Monday, February 6, 2017

6 February 2017 - order up


 



Whatever villages or towns or countryside he entered,
they laid the sick in the marketplaces
and begged him that they might touch only the tassel on his cloak;
and as many as touched it were healed.

Sickness and disease are not part of God's plan. Creation is designed to be well-ordered. There is meant to be ease between the creature and his environment not disease. Yet we live in a world tainted by sin and the effects of sin. We begin to accept that the world as it is now is what it always was and every shall be. Our strategies for thriving turn from a future of hope to making the best of what we have. We lose trust in God when creation itself seems so arbitrarily set against us.

God is the creator of the world. It is not something that exists independently from his will and pleasure. Sin damages this link. It introduces chaos and disorder. But even now, without God's will, creation would simply disappear. What does this mean for us who live here? It means that we should hope for the day when all of creation is restored by God.

For the creation was subjected to futility, not willingly, but because of him who subjected it, in hope that the creation itself will be set free from its bondage to corruption and obtain the freedom of the glory of the children of God (see Romans 8:20:21).

It takes a deeper faith to encounter sickness and not simply run from creation entirely. We might prefer a more purely intellectual or spiritual reality. But this reality is from God and he has plans to make it new again. It means that we can't simply ignore the sick and tell them of a hope for a distant future. We can't ignore the abuse of the planet. We recognize that these are just goods for which we should work and labor.

Then God said,
"Let there be light," and there was light.

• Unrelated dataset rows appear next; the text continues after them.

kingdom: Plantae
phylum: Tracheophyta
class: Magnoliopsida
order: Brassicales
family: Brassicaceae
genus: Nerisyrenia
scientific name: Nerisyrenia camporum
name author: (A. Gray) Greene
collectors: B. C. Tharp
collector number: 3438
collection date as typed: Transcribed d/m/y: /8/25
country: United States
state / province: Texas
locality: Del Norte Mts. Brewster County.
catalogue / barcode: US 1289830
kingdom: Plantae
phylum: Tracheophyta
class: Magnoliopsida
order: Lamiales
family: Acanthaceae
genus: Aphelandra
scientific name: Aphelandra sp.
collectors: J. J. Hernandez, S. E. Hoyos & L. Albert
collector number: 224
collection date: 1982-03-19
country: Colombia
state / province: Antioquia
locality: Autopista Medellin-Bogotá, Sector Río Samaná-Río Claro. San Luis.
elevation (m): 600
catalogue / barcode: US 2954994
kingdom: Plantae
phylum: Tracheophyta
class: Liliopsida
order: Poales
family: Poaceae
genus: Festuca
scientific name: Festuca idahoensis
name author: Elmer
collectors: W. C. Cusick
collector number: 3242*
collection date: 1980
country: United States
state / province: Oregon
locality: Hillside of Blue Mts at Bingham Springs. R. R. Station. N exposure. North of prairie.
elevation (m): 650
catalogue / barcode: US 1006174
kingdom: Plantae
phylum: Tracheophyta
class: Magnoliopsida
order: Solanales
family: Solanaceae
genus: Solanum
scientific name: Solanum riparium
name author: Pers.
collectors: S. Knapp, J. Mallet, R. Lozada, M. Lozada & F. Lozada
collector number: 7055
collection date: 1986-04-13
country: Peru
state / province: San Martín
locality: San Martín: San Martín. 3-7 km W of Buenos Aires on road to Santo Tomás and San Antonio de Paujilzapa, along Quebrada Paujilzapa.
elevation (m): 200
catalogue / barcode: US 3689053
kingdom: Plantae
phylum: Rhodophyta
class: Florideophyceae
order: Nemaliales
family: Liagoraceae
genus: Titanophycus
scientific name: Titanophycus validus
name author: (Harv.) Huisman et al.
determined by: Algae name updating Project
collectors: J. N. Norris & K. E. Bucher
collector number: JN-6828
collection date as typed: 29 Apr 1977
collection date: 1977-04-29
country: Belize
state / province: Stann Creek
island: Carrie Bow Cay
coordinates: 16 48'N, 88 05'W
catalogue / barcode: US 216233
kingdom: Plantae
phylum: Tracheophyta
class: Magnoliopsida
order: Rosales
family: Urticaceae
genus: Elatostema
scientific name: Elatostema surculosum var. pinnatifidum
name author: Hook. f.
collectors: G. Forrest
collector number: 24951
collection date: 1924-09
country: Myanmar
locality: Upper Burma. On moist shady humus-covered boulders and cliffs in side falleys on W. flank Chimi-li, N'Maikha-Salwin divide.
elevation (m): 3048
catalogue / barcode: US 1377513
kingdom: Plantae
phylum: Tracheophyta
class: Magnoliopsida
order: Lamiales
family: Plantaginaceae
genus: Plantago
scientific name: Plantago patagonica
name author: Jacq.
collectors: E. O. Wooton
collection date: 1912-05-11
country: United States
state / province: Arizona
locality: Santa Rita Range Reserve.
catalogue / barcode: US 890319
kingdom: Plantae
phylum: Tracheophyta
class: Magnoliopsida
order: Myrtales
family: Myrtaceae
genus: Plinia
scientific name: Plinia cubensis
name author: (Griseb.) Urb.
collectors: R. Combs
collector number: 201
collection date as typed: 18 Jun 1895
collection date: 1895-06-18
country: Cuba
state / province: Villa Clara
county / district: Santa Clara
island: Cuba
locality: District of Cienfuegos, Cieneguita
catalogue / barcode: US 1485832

God brings light to creation.

In the beginning, when God created the heavens and the earth,
the earth was a formless wasteland, and darkness covered the abyss,
while a mighty wind swept over the waters.


Jesus brings a still greater light to his people. God's breath, the Holy Spirit is present in the beginning over the waters as a mighty wind. Jesus gives the Spirit to live in us. He is not separating us from creation by doing so. Instead he is making us the first members of a new creation which will one day restore all things. Let us rejoice to imagine so great a hope as this.
You send forth springs into the watercourses
that wind among the mountains.
Beside them the birds of heaven dwell;
from among the branches they send forth their song.